» **Document**:
------

- Born: Nanjing, Jiangsu, China
- Genres: Classical
- Occupation: Musician
- Instrument: Viola
- Label: Azica Records
- Website: tengliviola.com

= Teng Li =

Chinese-Canadian violist

Teng Li (born in Nanjing, China) is a Chinese-Canadian violist. She is currently the principal violist of the Chicago Symphony Orchestra, and holds the position of Artist Faculty in Viola at The Music Conservatory of Roosevelt University's Chicago College of Performing Arts. From 2018 to 2024, she was the principal violist of the Los Angeles Philharmonic, following 14 seasons with the Toronto Symphony Orchestra. She is also the Artistic Director of Morningside Music Bridge and is a member of the Rosamunde String Quartet, led by Noah Bendix-Balgley.

== Education ==
Li began the violin at five years old. In 1992, she entered the Central Conservatory of Music in Beijing and at the age of sixteen, was accepted to study at the Curtis Institute of Music in Philadelphia, where she studied with Michael Tree, Joseph de Pasquale, and Karen Tuttle.

== Career ==

Alongside solo appearances with the Los Angeles Philharmonic, Toronto Symphony Orchestra, and Oklahoma City Philharmonic, Li has performed with the Munich Chamber Orchestra, Haddonfield Symphony Orchestra, Santa Rosa Symphony, Shanghai Opera Orchestra, National Chamber Orchestra, and Esprit Orchestra. Her performances have been broadcast on CBC Radio 2, WQXR-FM (New York), WHYY-FM (Pennsylvania), WFMT (Chicago), and the Bavarian Radio Symphony (Munich).

------

» **Task to complete**: Continue the biography of violist Teng Li, starting right after its last sentence.

------

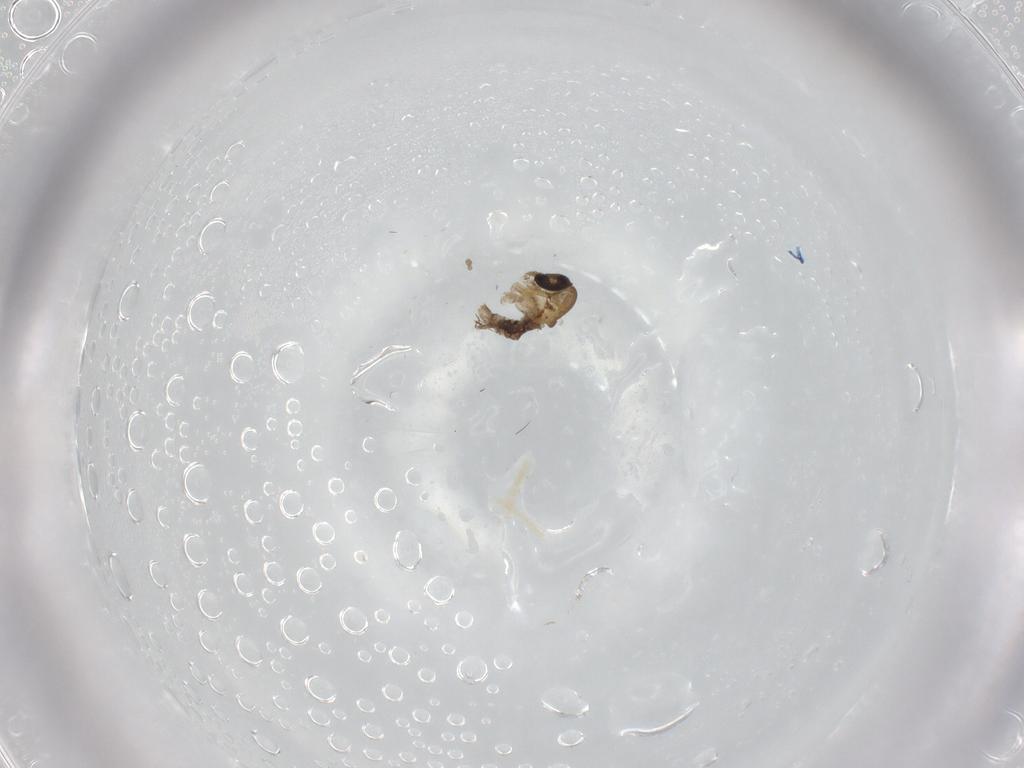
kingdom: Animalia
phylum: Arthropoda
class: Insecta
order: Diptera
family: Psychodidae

------

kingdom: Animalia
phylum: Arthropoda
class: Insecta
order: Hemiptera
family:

------

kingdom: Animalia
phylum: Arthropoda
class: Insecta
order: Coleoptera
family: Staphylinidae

------

» **Reply**:
Li is also an active recitalist and chamber musician, regularly appearing at the Marlboro Music Festival, Santa Fe Chamber Music Festival, Mostly Mozart Festival, Music from Angel Fire, Moritzburg Festival (Germany) and the Rising Stars Festival in Caramoor. She has performed with the Guarneri Quartet in New York, at Carnegie Hall, and with the Chamber Music Society at 92nd Street Y. She was also featured with the Guarneri Quartet in their last season in 2009, and was also a member of the prestigious Chamber Music Society of Lincoln Center Two program.

In addition to her current position teaching at Chicago College of Performing Arts, Li teaches at the Sarasota Music Festival and Morningside Music Bridge and has held previous positions at the Colburn School, University of Toronto, Royal Conservatory of Music in Toronto and Montreal’s Conservatoire de Musique.

== Awards and Prizes ==
Li is a top prize winner at the ARD International Music Competition, Primrose International Viola Competition, the Irving M. Klein International String Competition and the Johansen International Competition for Young String Players. She was also a winner of the 2003 Astral National Auditions.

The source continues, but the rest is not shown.